- **SOURCE TEXT**:
Content starts

Last, but never least, my thanks to Allison Hawke, Daniel Menaker, Kirsty Dunseath, and Sarah Chalfant.

A Conversation with Golum McCann and Frank McCourt

Frank McCourt: I was saddled with the quintessential miserable Irish childhood. You enjoyed the opposite, didn't you? What sort of life does a writer need these days in order to carve out a career in novels?

Colum McCann: That's where I envy you, Frank! You had something to write about from the beginning! I had to carve stories out of nothing! Seriously, though, you're right. There's advantages and disadvantages to both. I grew up in a safe, suburban Dublin household. My father didn't drink. My mother stayed at home. I remember when I came home from school at lunchtime, she would be waiting for me. She used to cut the crusts off my lettuce-and-tomato sandwiches. It was a tiny gesture, but representative. I was blessed in so many ways. They looked after us well. We ate together at the family table. We went for walks on Sunday afternoons. And we were surrounded by books. When I think about it, there were thousand of stories in our house. Of course it wasn't all simple and hunky-dory. It never can be. But it was close and it will always be home.

It's interesting to contemplate the notion that writers are not necessarily born, but that they make themselves—from the stuff of desire, of community, of the need to listen. There's never just one way to tell a story. That would be acutely boring. But for me I have no desire to write about my upbringing. Two hundred blank pages. What is it they say? Happiness writes white.

FM: You make these wild imaginative leaps. For This Side of Brightness it was a homeless man living in the subway tunnels. For Dancer it was a gay, Muslim-born ballet icon. Anyone can tell from a quick glance that you're not homeless and, let's face it, neither of us really look like dancers, so where do these stories come from?

CM: My stories come from images and then I end up building worlds around them. The story of Rudolph Nureyev stemmed from a story I heard that took place in the flats of Ballymun, where a young boy caught a glimpse of Nureyev on his family's first television, out on the balcony of a high-rise project. He was holding the TV, and I was awestruck by the notion that a seven-year-old Dublin boy was carrying the world's greatest dancer in his arms. I wanted to explore the idea that we all have stories, that stories are the ultimate human democracy. It doesn't matter how white you are, how poor you are, how straight you are, how far-flung you are, we all have stories and the deep need to tell them. That's the door Fve been knocking on for quite a while now. That's my current obsession—the thought that stories are the only true human currency.

Content ends

- **PROBLEMS AND TASKS**:
1) In the conversation between Frank McCourt and Colum McCann, what did McCann's mother cut off his lettuce-and-tomato sandwiches?
2) Carry the conversation between Frank McCourt and Colum McCann forward from its final line.

Chart comprehension data
Content starts

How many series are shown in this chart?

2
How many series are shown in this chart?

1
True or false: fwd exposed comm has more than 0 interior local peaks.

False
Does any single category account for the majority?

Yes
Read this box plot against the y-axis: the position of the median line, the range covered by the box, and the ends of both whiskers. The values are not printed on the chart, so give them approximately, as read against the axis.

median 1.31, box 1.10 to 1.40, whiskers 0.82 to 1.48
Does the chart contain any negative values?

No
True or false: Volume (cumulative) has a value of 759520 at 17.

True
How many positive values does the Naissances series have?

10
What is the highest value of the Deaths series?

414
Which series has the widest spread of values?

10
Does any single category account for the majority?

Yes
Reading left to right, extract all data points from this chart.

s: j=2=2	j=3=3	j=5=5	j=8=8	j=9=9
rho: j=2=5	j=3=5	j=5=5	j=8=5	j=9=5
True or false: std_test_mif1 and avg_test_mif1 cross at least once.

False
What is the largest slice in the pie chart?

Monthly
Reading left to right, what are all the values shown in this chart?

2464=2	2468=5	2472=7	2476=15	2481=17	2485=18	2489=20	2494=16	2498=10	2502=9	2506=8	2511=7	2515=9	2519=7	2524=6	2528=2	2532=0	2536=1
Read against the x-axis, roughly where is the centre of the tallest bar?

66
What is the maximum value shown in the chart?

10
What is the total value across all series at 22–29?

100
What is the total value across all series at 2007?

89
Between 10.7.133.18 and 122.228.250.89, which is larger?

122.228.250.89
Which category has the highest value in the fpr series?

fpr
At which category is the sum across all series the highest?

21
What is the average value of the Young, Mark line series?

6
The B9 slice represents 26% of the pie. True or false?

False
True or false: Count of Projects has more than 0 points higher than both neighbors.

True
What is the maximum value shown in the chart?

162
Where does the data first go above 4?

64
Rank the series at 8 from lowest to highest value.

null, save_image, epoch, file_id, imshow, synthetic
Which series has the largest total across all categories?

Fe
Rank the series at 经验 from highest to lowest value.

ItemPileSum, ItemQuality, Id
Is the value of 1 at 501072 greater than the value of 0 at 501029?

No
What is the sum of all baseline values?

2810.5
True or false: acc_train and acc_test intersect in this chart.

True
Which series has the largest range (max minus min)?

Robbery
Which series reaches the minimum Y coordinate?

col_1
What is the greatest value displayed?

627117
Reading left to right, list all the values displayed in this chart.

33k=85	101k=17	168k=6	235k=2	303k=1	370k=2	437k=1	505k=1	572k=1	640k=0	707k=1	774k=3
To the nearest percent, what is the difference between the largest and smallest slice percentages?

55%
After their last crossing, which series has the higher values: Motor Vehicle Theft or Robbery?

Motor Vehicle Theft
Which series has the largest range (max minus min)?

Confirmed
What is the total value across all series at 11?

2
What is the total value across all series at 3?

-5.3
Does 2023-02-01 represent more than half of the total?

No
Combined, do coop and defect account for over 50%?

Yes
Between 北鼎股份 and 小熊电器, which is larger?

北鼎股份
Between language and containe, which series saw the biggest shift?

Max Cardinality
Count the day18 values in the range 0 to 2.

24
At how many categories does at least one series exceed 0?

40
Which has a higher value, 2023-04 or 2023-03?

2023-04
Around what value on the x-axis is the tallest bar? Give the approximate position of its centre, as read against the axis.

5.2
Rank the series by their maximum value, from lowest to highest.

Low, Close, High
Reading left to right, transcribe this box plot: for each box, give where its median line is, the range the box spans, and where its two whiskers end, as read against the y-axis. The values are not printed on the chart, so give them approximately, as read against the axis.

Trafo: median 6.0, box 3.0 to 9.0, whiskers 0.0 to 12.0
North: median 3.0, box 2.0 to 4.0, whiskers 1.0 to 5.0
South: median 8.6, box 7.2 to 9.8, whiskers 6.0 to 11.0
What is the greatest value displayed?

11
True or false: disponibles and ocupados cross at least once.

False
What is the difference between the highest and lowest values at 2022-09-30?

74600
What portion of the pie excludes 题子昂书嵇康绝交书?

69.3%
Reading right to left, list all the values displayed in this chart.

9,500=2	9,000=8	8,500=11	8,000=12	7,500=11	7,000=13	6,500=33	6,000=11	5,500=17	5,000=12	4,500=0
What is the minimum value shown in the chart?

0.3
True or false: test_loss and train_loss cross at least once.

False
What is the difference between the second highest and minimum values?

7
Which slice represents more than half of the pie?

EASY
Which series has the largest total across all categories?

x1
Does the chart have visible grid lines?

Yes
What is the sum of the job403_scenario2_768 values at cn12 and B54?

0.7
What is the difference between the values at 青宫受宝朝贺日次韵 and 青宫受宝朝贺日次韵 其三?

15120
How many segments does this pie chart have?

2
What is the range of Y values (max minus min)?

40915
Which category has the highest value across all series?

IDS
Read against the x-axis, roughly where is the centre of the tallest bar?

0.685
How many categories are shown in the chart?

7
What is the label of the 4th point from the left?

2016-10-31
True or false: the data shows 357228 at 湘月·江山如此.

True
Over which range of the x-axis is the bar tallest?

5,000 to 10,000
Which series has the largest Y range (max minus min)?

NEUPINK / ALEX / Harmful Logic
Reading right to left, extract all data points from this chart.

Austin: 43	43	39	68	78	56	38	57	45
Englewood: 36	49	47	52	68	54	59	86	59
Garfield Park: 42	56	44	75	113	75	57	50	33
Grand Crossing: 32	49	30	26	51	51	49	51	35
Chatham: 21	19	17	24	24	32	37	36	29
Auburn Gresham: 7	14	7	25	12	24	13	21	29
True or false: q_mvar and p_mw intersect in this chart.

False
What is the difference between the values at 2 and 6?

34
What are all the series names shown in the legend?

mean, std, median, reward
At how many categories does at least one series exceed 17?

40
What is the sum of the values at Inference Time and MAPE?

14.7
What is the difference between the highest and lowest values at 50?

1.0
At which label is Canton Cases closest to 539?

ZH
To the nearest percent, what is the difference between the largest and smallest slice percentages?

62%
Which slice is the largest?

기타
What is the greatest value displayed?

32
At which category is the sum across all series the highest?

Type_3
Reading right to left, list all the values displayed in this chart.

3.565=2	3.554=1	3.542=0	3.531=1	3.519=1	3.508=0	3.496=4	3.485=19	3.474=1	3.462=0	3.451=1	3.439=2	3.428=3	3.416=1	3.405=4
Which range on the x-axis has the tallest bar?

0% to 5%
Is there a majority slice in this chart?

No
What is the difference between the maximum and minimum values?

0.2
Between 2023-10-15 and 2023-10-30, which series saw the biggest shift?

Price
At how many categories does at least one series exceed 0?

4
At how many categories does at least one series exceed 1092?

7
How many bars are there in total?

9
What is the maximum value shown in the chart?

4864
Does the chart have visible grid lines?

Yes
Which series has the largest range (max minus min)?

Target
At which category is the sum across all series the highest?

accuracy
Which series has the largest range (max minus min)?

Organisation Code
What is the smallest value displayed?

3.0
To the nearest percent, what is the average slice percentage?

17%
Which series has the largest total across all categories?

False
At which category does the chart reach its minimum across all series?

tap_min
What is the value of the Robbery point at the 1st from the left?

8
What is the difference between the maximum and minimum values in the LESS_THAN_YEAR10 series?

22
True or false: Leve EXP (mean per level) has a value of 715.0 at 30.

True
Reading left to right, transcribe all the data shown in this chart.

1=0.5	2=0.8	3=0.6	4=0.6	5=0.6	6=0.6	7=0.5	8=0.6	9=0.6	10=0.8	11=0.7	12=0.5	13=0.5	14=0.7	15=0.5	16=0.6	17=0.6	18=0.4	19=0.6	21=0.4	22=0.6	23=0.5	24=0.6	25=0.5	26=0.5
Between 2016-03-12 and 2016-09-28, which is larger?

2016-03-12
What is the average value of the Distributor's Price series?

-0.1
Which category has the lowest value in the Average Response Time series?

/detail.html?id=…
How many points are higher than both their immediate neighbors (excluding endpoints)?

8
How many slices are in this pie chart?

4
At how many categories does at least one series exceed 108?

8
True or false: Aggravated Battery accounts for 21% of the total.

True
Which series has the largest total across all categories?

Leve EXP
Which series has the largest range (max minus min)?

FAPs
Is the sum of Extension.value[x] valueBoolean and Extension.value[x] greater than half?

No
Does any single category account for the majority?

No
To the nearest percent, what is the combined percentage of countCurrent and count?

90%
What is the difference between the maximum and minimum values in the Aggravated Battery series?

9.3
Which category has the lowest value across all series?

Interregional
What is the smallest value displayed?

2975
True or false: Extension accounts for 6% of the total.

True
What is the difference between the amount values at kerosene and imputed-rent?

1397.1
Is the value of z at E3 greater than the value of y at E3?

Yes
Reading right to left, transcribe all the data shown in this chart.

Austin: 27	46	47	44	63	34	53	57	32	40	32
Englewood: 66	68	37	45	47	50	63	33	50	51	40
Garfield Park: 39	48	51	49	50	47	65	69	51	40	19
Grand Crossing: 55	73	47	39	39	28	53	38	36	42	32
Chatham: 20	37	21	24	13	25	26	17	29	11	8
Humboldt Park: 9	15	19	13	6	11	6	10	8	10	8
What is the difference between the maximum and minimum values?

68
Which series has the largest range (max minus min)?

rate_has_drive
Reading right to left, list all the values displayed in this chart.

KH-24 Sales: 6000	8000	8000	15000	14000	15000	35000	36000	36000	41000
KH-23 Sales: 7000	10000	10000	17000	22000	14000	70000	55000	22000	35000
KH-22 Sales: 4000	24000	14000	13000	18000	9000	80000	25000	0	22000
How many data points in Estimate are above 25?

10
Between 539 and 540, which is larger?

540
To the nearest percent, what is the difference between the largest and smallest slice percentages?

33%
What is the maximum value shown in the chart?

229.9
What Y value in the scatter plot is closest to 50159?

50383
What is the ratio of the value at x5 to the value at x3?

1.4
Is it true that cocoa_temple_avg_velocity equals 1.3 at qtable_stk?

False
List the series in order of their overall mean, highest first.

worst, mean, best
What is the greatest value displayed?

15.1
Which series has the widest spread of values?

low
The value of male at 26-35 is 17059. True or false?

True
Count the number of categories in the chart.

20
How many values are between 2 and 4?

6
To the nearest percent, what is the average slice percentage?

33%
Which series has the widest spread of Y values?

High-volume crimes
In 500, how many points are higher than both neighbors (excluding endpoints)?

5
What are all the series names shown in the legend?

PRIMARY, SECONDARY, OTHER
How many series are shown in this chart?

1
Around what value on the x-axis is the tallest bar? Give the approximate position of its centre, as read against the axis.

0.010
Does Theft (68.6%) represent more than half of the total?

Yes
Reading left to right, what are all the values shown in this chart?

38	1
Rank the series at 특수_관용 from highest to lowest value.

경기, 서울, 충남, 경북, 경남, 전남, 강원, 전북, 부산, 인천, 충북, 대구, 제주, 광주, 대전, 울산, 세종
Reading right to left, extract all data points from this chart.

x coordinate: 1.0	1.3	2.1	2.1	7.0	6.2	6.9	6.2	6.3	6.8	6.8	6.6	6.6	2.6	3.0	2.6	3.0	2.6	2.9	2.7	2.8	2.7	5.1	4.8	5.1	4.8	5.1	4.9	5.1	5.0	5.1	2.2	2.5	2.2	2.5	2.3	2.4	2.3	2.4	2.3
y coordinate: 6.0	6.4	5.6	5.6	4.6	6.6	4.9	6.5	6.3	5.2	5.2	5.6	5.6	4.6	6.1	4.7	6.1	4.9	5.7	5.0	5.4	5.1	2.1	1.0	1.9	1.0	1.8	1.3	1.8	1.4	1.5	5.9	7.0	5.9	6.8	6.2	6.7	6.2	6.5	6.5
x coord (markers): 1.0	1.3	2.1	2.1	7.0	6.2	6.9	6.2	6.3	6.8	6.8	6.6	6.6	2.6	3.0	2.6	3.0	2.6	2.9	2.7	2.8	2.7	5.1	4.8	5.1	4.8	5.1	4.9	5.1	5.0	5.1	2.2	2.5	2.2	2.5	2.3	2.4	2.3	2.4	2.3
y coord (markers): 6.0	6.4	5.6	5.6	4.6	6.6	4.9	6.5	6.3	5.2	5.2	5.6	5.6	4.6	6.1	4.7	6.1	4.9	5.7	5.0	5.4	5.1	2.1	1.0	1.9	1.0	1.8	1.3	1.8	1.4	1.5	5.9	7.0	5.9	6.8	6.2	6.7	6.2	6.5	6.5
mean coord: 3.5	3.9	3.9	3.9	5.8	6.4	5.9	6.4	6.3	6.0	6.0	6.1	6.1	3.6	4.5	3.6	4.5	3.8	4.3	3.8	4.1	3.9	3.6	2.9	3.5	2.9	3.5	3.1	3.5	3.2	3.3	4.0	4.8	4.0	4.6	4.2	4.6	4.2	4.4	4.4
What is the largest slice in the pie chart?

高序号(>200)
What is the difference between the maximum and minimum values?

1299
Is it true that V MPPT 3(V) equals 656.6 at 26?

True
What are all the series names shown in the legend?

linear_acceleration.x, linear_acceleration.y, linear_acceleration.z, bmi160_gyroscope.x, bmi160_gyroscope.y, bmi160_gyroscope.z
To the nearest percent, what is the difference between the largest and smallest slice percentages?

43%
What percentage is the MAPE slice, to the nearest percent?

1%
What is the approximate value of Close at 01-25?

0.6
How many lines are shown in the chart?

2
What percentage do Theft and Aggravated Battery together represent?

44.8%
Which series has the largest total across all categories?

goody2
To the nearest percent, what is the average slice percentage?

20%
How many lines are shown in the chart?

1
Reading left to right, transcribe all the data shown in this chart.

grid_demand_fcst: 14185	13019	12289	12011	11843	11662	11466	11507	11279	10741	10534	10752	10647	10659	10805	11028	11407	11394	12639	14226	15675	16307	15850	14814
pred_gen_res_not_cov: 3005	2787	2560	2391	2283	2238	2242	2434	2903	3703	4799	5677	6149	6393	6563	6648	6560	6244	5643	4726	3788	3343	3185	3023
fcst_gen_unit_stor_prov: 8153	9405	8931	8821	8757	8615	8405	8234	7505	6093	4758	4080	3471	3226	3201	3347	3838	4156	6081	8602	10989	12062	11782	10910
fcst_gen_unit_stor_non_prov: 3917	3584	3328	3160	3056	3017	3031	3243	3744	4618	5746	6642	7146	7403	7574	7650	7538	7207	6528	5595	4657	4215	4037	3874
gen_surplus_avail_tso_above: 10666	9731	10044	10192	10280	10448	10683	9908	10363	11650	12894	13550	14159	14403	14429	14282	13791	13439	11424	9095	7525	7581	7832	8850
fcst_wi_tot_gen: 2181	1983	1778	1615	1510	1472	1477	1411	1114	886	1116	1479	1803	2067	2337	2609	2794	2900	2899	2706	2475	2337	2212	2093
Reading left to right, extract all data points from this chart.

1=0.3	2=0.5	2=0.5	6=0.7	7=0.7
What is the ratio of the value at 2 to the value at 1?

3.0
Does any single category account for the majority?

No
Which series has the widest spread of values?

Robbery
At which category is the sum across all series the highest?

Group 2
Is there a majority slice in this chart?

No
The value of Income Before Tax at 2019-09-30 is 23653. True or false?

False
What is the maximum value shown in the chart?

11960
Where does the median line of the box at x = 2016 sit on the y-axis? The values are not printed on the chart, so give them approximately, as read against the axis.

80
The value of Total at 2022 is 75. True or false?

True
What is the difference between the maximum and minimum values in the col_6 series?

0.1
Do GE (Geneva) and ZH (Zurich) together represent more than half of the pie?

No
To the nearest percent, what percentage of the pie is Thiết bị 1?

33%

Content ends

- **RESPONSES TO THE EXERCISE**:
1) The crusts.

2)
FM: Zoli is in some ways your most “foreign” character, a woman, a poet, a Rom, an exile, an Eastern European. How did you discover and maintain her voice?

CM: Zoli broke my heart a number of times. It certainly was the biggest leap I had ever made. But I'm interested in compassion and clarity and making new worlds available. Or at least, making old worlds visible—I mean visible in literary terms. To do that I had to try to be honest to her voice. There were occasions when I would have to sit for a long time—weeks on end—waiting for her voice to come. She was elusive. Strangely enough, though, now that I've finished the book I can call back her voice in an instant. I can close my eyes and she's right there. Many people have written to me to say that they can still hear her echo in their heads.

FM: Growing up around Limerick, we always had our tinkers, our travelers, our Gypsies. I know they're ethnically different to the Roma, but they seem to share some similarities.

CM: Yes, we had our travelers in Dublin too. They always seemed to embrace mystery. And we had so many cliches in place. You know, when we were growing up, my mother used to say to us: “You be good now or the Gypsies'll come take you away.” Years later I was in a settlement in Slovakia where I heard a mother berating her son. I turned to my translator and asked what was going on. He said: “Oh, she's giving her son a hard time. She's telling him that if he doesn't behave the White Man will come take him away.”

I thought I had suddenly come some full strange and lovely circle. We doubt one another. We distrust. We have the same stories.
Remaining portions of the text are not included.